In the entries below, begin at the line with "Table 3: Mechanical parameters of joints." and stop after the line with "Figure 14. Proportion"; output those lines exactly and omit the pictures.

TASK DATA:
'''

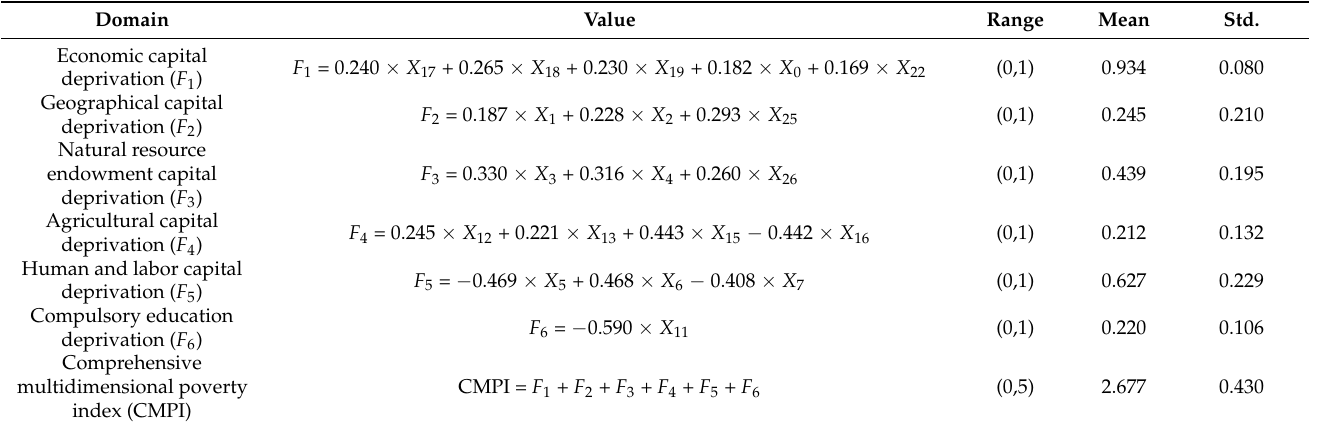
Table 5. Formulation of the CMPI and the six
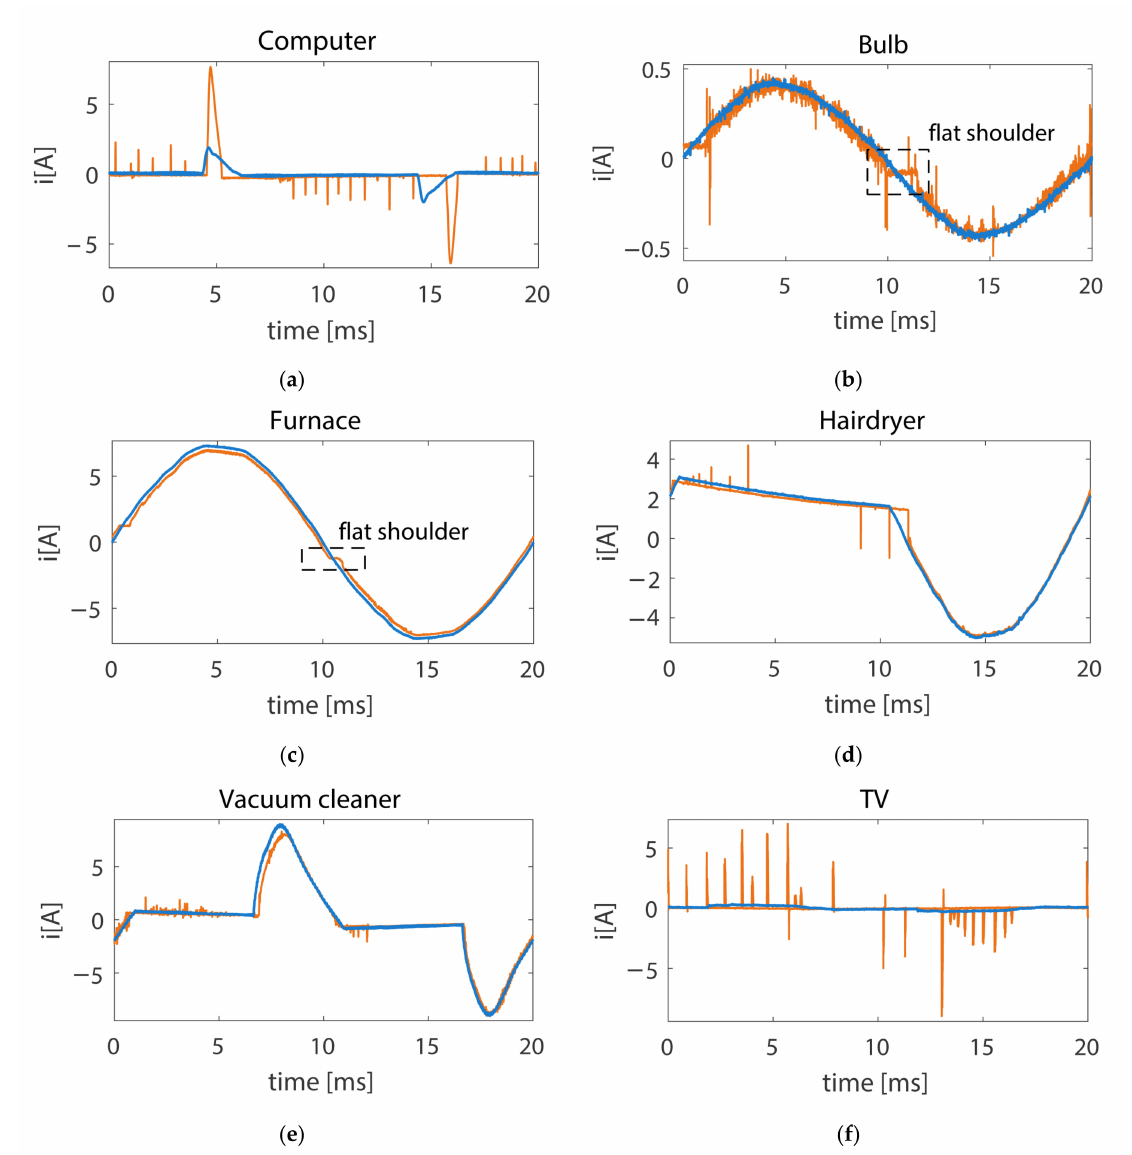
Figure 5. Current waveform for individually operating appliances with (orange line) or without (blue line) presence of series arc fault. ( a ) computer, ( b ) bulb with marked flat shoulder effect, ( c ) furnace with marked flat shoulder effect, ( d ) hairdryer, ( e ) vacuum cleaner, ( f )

'''
'''

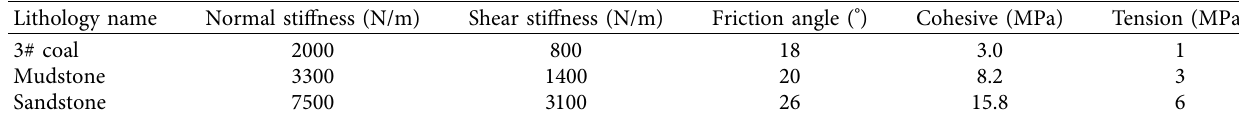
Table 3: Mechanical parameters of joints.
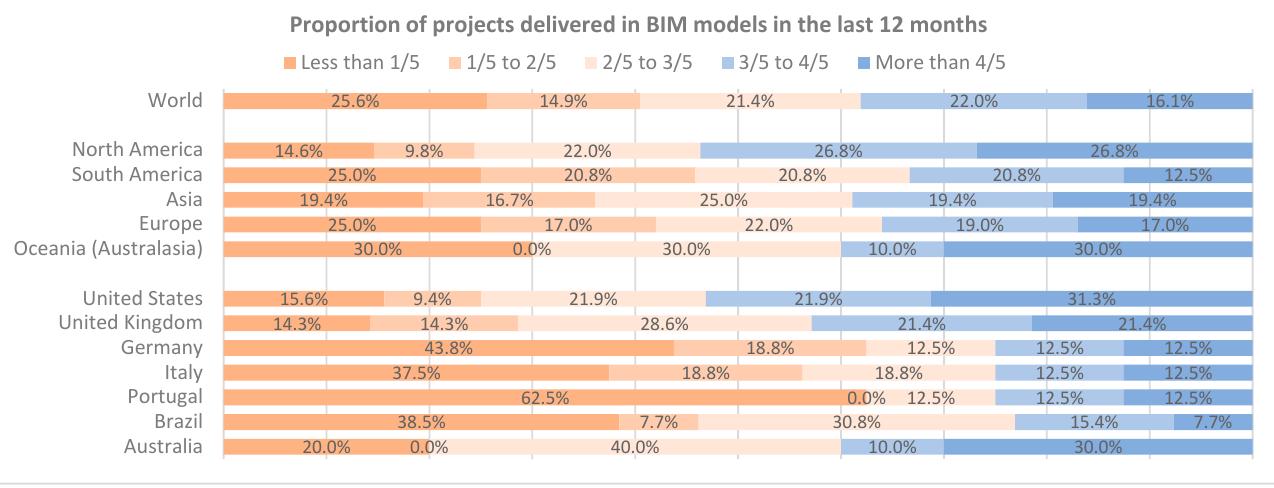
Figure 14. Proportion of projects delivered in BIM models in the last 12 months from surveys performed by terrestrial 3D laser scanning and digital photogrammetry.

'''

OUTPUT OF THE EXERCISE:
Table 3: Mechanical parameters of joints.
Figure 14. Proportion of projects delivered in BIM models in the last 12 months from surveys performed by terrestrial 3D laser scanning and digital photogrammetry.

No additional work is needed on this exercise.